For his parents, Christina and Matthew Might, finding out what was wrong with their son was a long and frustrating journey.
“It was like walking around in the dark for the past seven years,” she said. “You’re on an island, completely alone. I wouldn’t wish it on anybody.”
Now, 23 other cases of Bertrand’s disease have been identified worldwide.
The boy's diagnosis was tough enough, but finding treatments was an even bigger challenge and an extremely expensive one for the Might family. Christina Might said, “now we know there are certain drug targets that potentially might help our son, but imagine if we had gotten that information two years sooner. What an impact that would have had on his development.”
For the Mights and families like them, welcome to the future.
A University of Utah startup company called Recursion aims to have an impact on orphan diseases in a very different way. In a 10-foot-by14-foot room and some adjoining labs the company rents, the view is not unlike the early Silicon Valley garages. But like those cramped quarters, small things eventually grow into bigger things.
Recursion uses existing technology to model rare diseases in cells, then uses computer screening of existing drugs and compounds already in use for more common diseases to see if they might work for specific orphan diseases. Instead of developing expensive bio-chemical screens and assays that take years, this new Utah startup company does it rapidly and for less money.

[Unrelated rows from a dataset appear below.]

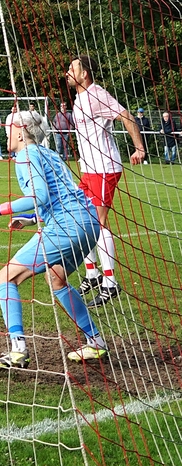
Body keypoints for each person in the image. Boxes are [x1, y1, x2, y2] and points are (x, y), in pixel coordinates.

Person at [0, 108, 108, 368]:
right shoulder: (49, 153)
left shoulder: (26, 155)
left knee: (5, 277)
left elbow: (40, 196)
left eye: (10, 128)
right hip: (89, 222)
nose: (6, 132)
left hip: (67, 226)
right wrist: (32, 219)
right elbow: (61, 195)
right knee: (56, 278)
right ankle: (96, 342)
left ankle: (17, 350)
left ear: (21, 133)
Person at [68, 55, 146, 307]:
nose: (67, 72)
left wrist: (139, 148)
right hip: (89, 169)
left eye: (72, 68)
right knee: (79, 218)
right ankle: (92, 275)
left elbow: (127, 116)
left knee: (98, 223)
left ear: (84, 74)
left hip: (104, 168)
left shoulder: (97, 94)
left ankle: (110, 284)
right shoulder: (79, 99)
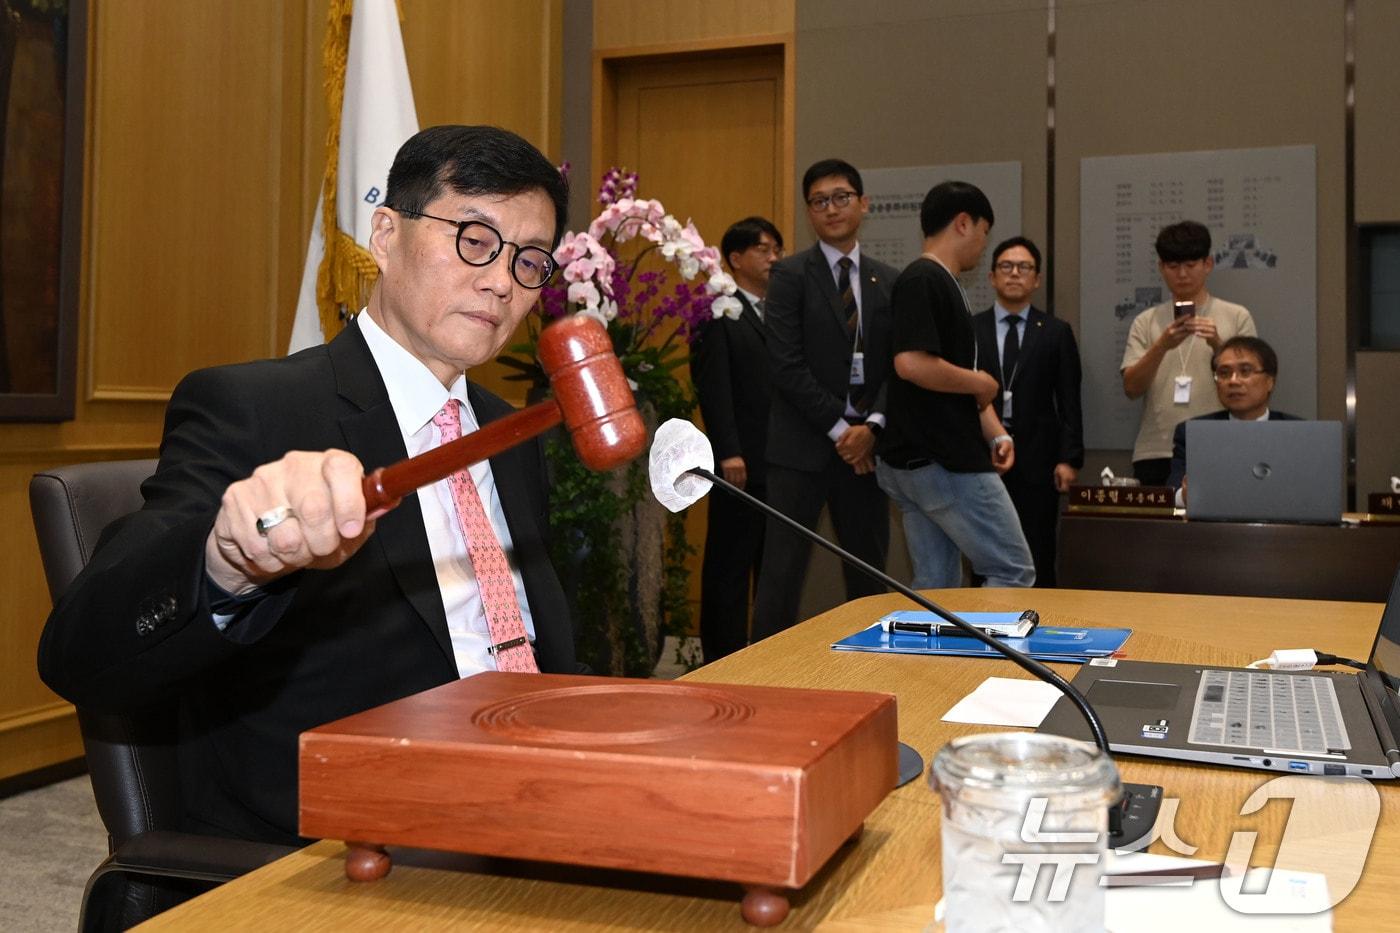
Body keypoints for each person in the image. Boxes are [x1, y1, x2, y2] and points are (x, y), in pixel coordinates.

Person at [37, 125, 577, 845]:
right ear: (385, 233)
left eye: (529, 259)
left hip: (536, 805)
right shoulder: (257, 410)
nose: (501, 281)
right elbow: (81, 652)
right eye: (474, 239)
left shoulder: (506, 434)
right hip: (359, 843)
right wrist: (226, 562)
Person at [750, 160, 898, 641]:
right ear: (809, 211)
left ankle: (877, 679)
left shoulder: (887, 279)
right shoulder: (789, 275)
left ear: (863, 204)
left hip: (867, 454)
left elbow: (895, 364)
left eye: (841, 197)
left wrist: (872, 427)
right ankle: (765, 681)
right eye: (819, 201)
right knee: (781, 577)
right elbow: (786, 365)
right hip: (802, 451)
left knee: (870, 576)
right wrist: (843, 431)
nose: (831, 208)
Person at [875, 182, 1035, 589]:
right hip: (943, 457)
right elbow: (911, 363)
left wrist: (996, 432)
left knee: (937, 586)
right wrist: (981, 382)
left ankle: (943, 654)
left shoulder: (937, 282)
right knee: (1011, 571)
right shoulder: (923, 279)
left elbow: (949, 377)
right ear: (964, 223)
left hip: (919, 457)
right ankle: (993, 654)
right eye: (985, 232)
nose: (984, 245)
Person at [690, 216, 783, 662]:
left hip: (778, 464)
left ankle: (766, 656)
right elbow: (714, 387)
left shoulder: (780, 310)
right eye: (763, 249)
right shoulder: (718, 311)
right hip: (738, 463)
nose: (773, 258)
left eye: (776, 249)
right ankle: (722, 659)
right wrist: (727, 450)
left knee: (772, 569)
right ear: (736, 258)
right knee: (729, 567)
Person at [972, 236, 1083, 587]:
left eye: (1024, 268)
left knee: (1038, 549)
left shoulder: (1055, 332)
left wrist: (1070, 459)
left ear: (1036, 279)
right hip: (981, 456)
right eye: (1006, 267)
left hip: (1039, 461)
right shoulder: (972, 329)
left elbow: (1069, 401)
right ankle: (981, 627)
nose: (1014, 274)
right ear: (991, 277)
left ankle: (1040, 626)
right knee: (982, 552)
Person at [1121, 220, 1256, 486]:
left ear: (1208, 264)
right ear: (1161, 268)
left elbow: (1253, 387)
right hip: (1156, 448)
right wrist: (1162, 346)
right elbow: (1131, 388)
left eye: (1190, 265)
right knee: (1159, 528)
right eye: (1173, 266)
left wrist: (1219, 345)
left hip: (1221, 443)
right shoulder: (1146, 321)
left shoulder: (1237, 316)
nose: (1182, 274)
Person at [1166, 335, 1299, 500]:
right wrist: (1185, 495)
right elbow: (1173, 494)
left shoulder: (1298, 433)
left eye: (1245, 371)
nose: (1233, 381)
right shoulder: (1193, 432)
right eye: (1224, 373)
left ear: (1270, 381)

For the Mights, it’s an open door that families with rare diseases have never had before.
“These big pharmaceutical companies could be sitting on cures already, it’s just that they don’t know it. We don’t know it. But through a company like Recursion, we can find out which of the compounds they have could act like cures for many rare diseases,” Matthew Might said.
CEO Christopher Gibson foresees Recursion forming potential partnerships with the big boys.
“Instead of studying one disease, we’re studying hundreds simultaneously,” he said. “If you can extract some of the essential changes in human cells that describe a particular disease, it’s a fantastic model to use in trying to discover drugs that could treat that disease.”
Through sophisticated custom-designed technology, Recursion’s computerized process is ingeniously simplistic. Researchers take measurements and pictures of lots of different normal cells — introduce a rare disease until the cell becomes abnormal — then test drugs and compounds until the cell heals and returns to normal.
For families like the Mights, “if you could find a drug that may make my son’s cells start to look normal — that could be the therapy. That could be it,” Matthew said.
There are eight researchers currently on Recursion’s team, plus advisers, including University of Utah Health Sciences' Dean Li. It was Li’s lab where Gibson and colleagues first started kicking around ideas for a spinoff company. “I think the pressure on the pharmaceutical companies is intense. They know there’s a need to streamline and outsource,” Li said.
The Recursion team members have diverse backgrounds and expertise, all united, they say, in wanting to do something meaningful — to profoundly affect families with rare diseases. Gibson said, “we’re going to leverage all of the work that the biggest pharmaceutical companies in the world have been doing for the past 30 years and help them find ways to get those drugs across and into the end zone.”
It's an end zone that’s been too long ignored, but is now the future within a new arena called precision medicine.
Recursion’s goal is to trigger the development of 100 new orphan drugs within the next 10 years. The company has applied for a $1.4 million grant from the National Institutes of Health. If the team gets it, that funding would boost the screening to hundreds of more drugs for the treatment of 2,000 rare diseases.